New Year's Eve Meat Pie
A hearty and festive meat pie made with tender beef chuck, Yukon Gold potatoes, and aromatic spices, all encased in flaky all-butter puff pastry. Perfect for special occasions and holiday celebrations.
Ingredients
- •2 tablespoon Extra-virgin olive oil
- •2 lb boneless beef chuck roast
- •3 small Yukon Gold potatoes
- •1 large onion
- •1 Tbsp kosher salt
- •2 tsp black pepper
- •1 tsp cumin seeds
- •1 tsp ground coriander
- •2 packages puff pastry
- •1 cup All-purpose flour
- •1 large egg
Cooking Instructions
- 1.
Lightly brush a 12" cast-iron skillet with oil.
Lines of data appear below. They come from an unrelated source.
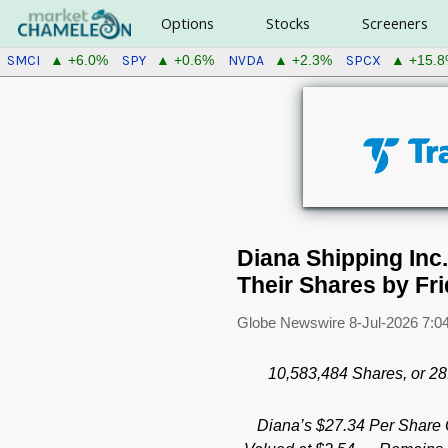
Options
Stocks
Screeners
SMCI
SPY
NVDA
SPCX
▲ +6.0%
▲ +0.6%
▲ +2.3%
▲ +15.
Diana Shipping Inc
Their Shares by Fri
Globe Newswire
8-Jul-2026 7:0
10,583,484
Shares, or 2
Diana’s $27.34 Per Share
Mix beef, potatoes, onion, salt, pepper, cumin, and coriander in a large bowl until just combined. Set aside until ready to use.
10 min
- 2.
Roll out 1 sheet of puff pastry on a lightly floured work surface to a 15" square. Roll dough loosely around rolling pin, then unfurl into prepared pan. Gently lift and settle dough into pan. Chill until ready to use. Flour a large piece of parchment and roll out remaining sheet of puff pastry to a 12" square. Chill until ready to use.
15 min
- 3.
Whisk egg and 1 Tbsp. water in a small bowl. Fill dough in pan with meat mixture. Brush edges of dough with egg wash; reserve any remaining egg wash. Place remaining dough over meat mixture, pressing edges of dough together. Trim, leaving a 1" overhang. Do not throw away any trimmed dough; you can use it to make leaf, polka dot, or stripe decorations on top of the pie.
15 min
- 4.
Fold dough about 1/2" over itself and crimp decoratively. Using the tip of a knife, cut 10-12 round vents about 1" in diameter on top of pie. If you cut out any shapes from your leftover trimmings, place them on top as well. Chill pie at least 1 hour and up to 2.
60 min
- 5.
Place a sheet tray on oven rack, then place rack on bottom third of oven; preheat to 375°F. Brush entire pie with reserved egg wash and place onto preheated sheet tray. Bake pie, turning halfway through, until meat is cooked through and crust is well browned, 70-80 minutes. Let cool 30-40 minutes before slicing.